## ASSIGNED TASK
Each line of the data that includes "shadow" must be copied.

··· SUPPLIED INFORMATION ···

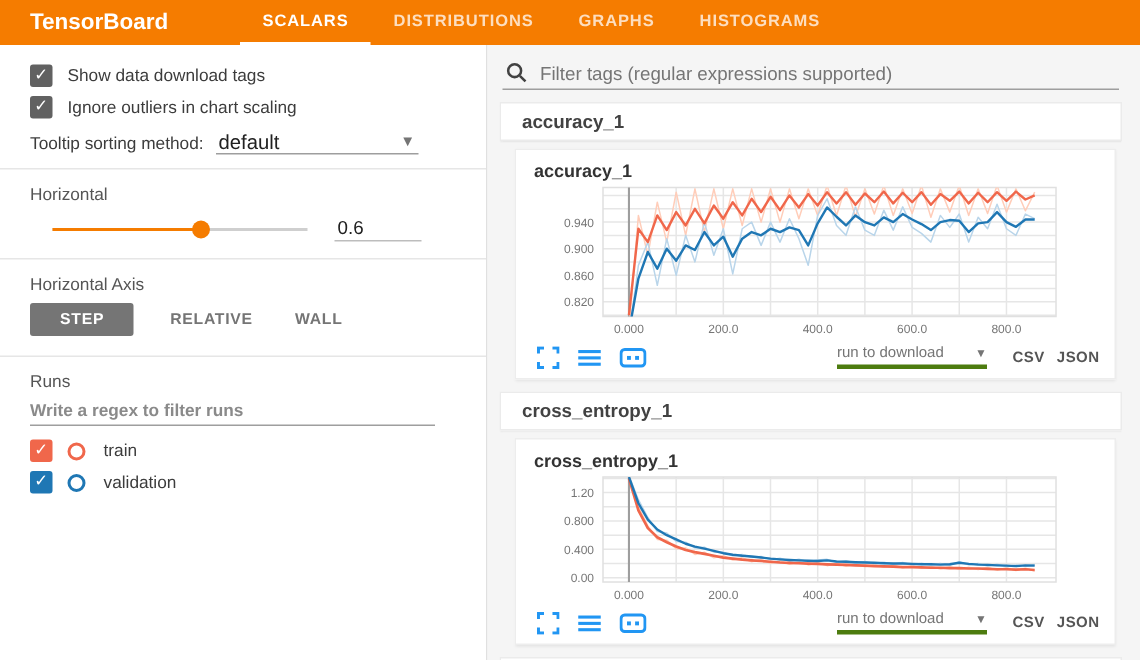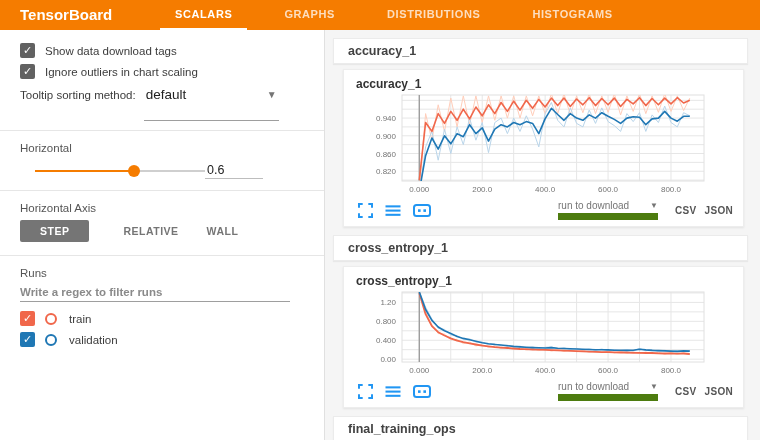--- a/index.html
+++ b/index.html
@@ -3,51 +3,51 @@
 <meta charset="utf-8">
 <style>
   * { margin:0; padding:0; box-sizing:border-box; }
   html,body { width:760px; height:440px; overflow:hidden; }
   body { font-family:"Liberation Sans", sans-serif; background:#fff; }
   .app { width:760px; height:440px; display:flex; flex-direction:column; }
 
   
   .header { height:30px; background:#f57c00; display:flex; align-items:stretch; flex:0 0 30px; }
   .logo { color:#fff; font-weight:bold; font-size:15px; line-height:30px; padding-left:20px; width:160px; }
-  .tabs { display:flex;gap:22px; }
+  .tabs { display:flex; }
   .tab { color:rgba(255,255,255,0.75); font-size:11px; font-weight:bold; letter-spacing:0.6px;
          line-height:28px; padding:0 15px; border-bottom:2px solid transparent; cursor:pointer; }
   .tab.active { color:#fff; border-bottom:2px solid #fff; }
 
   
   .body { flex:1; display:flex; min-height:0; }
 
   
   .sidebar { width:325px; background:#fff; border-right:1px solid #e0e0e0; padding-top:10px; font-size:11.5px; color:#3c3c3c; }
   .side-row { display:flex; align-items:center; padding:3px 20px; }
   .cbx { width:15px; height:15px; border-radius:2px; background:#616161; color:#fff; font-size:11px;
          line-height:15px; text-align:center; margin-right:10px; flex:0 0 15px; cursor:pointer; }
   .cbx.orange { background:#f0674b; }
   .cbx.blue { background:#1f77b4; }
   .divider { border-top:1px solid #e6e6e6; margin:9px 0; }
   .tooltip-row { padding:5px 20px 0 20px; display:flex; align-items:baseline; }
   .dd { display:inline-flex; align-items:center; justify-content:space-between; margin-left:8px;
-        border-bottom:1px solid #9e9e9e; width:135px; font-size:13.5px; color:#212121; padding:0 2px 18px 2px; cursor:pointer;gap:31px; }
+        border-bottom:1px solid #9e9e9e; width:135px; font-size:13.5px; color:#212121; padding:0 2px 0 2px; cursor:pointer;gap:31px; }
   .dd .caret { color:#757575; font-size:10px; }
   .section-label { padding:2px 20px; color:#555; }
   .slider-row { display:flex; align-items:center; padding:6px 20px 2px 20px; }
   .slider { position:relative; width:170px; height:14px; margin-left:15px; cursor:pointer; }
   .slider .track { position:absolute; top:6px; left:0; right:0; height:2px; background:#cfcfcf; }
   .slider .fill { position:absolute; top:6px; left:0; width:58%; height:2px; background:#f57c00; }
   .slider .thumb { position:absolute; top:1px; left:calc(58% - 6px); width:12px; height:12px; border-radius:50%; background:#f57c00; }
-  .slider-val { width:58px; border:none; border-bottom:1px solid #bdbdbd; font-size:12.5px;
+  .slider-val { margin-left:18px; width:58px; border:none; border-bottom:1px solid #bdbdbd; font-size:12.5px;
                 color:#212121; text-align:left; padding:1px 2px; font-family:inherit; background:transparent; }
   .axis-btns { display:flex; align-items:center; padding:4px 20px; }
   .axis-btn { font-size:10.5px; font-weight:bold; letter-spacing:0.5px; color:#757575; padding:5px 14px; cursor:pointer; }
-  .axis-btn.active { background:#757575; color:#fff; border-radius:2px; margin-right:20px; padding:5px 20px; }
+  .axis-btn.active { background:#757575; color:#fff; border-radius:2px; margin-right:10px; padding:5px 20px; }
   .regex-input { display:block; margin:2px 20px 6px 20px; width:270px; border:none; border-bottom:1px solid #9e9e9e;
                  font-size:11.5px; padding:3px 0; color:#212121; font-family:inherit; background:transparent;font-weight:bold; }
   .regex-input::placeholder { color:#8a8a8a; }
   .run-row { display:flex; align-items:center; padding:3px 20px; }
   .radio { width:12px; height:12px; border-radius:50%; border:2px solid; margin-right:12px; flex:0 0 12px; cursor:pointer; }
   .radio.orange { border-color:#f0674b; }
   .radio.blue { border-color:#1f77b4; }
 
   
   .main { flex:1; background:#f5f5f5; padding:8px 12px 0 8px; min-width:0; }
@@ -56,36 +56,36 @@
   .search-input { border:none; outline:none; flex:1; font-size:12.5px; color:#212121; background:transparent; font-family:inherit; }
   .search-input::placeholder { color:#757575; }
   .section-bar { background:#fff; border:1px solid #ebebeb; box-shadow:0 1px 1px rgba(0,0,0,0.05);
                  font-size:12.5px; color:#424242; font-weight:bold; padding:5px 14px; margin-bottom:5px; cursor:pointer; }
   .card { background:#fff; border:1px solid #ededed; box-shadow:0 1px 2px rgba(0,0,0,0.08);
           margin:0 4px 8px 10px; padding:5px 4px 2px 8px; }
   .card-title { font-size:12px; color:#333; font-weight:bold; padding:2px 0 0 4px; }
   .chart-svg { display:block; }
   .card-footer { display:flex; align-items:center; padding:1px 6px 4px 6px; }
   .icon-btn { margin-right:12px; cursor:pointer; display:flex; }
-  .dl-select { display:flex; align-items:center; justify-content:space-between; width:100px; border-bottom:7px solid #4d7c0f;
+  .dl-select { display:flex; align-items:center; justify-content:space-between; width:100px; border-bottom:3px solid #4d7c0f;
                font-size:10px; color:#757575; padding-bottom:2px; margin-left:auto; cursor:pointer; }
   .dl-links { font-size:10px; color:#555; font-weight:bold; margin-left:12px; letter-spacing:0.3px; }
   .dl-links span { cursor:pointer; margin-left:5px; }
 </style>
 </head>
 <body>
 
 <div class="app">
 
   <div class="header">
     <div class="logo">TensorBoard</div>
     <div class="tabs">
       <div class="tab active">SCALARS</div>
+      <div class="tab">DISTRIBUTIONS</div>
       <div class="tab">GRAPHS</div>
-      <div class="tab">DISTRIBUTIONS</div>
       <div class="tab">HISTOGRAMS</div>
     </div>
   </div>
 
   <div class="body">
 
     <div class="sidebar">
       <div class="side-row">
         <div class="cbx">✓</div>
         <span>Show data download tags</span>
@@ -127,20 +127,27 @@
         <span>train</span>
       </div>
       <div class="run-row">
         <div class="cbx blue">✓</div>
         <div class="radio blue"></div>
         <span>validation</span>
       </div>
     </div>
 
     <div class="main">
+      <div class="search-row">
+        <svg width="15" height="15" viewBox="0 0 16 16">
+          <circle cx="6.5" cy="6.5" r="4.6" fill="none" stroke="#424242" stroke-width="1.8"></circle>
+          <line x1="10.2" y1="10.2" x2="14.2" y2="14.2" stroke="#424242" stroke-width="1.8"></line>
+        </svg>
+        <input class="search-input" placeholder="Filter tags (regular expressions supported)" style="">
+      </div>
 
       <div class="section-bar">accuracy_1</div>
 
       <div class="card">
         <div class="card-title">accuracy_1</div>
         <svg class="chart-svg" width="382" height="108">
             <defs>
               <clipPath id="clip0">
                 <rect x="50" y="4" width="302" height="86"></rect>
               </clipPath>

···

## EXERCISE OUTPUT
   .section-bar { background:#fff; border:1px solid #ebebeb; box-shadow:0 1px 1px rgba(0,0,0,0.05);
   .card { background:#fff; border:1px solid #ededed; box-shadow:0 1px 2px rgba(0,0,0,0.08);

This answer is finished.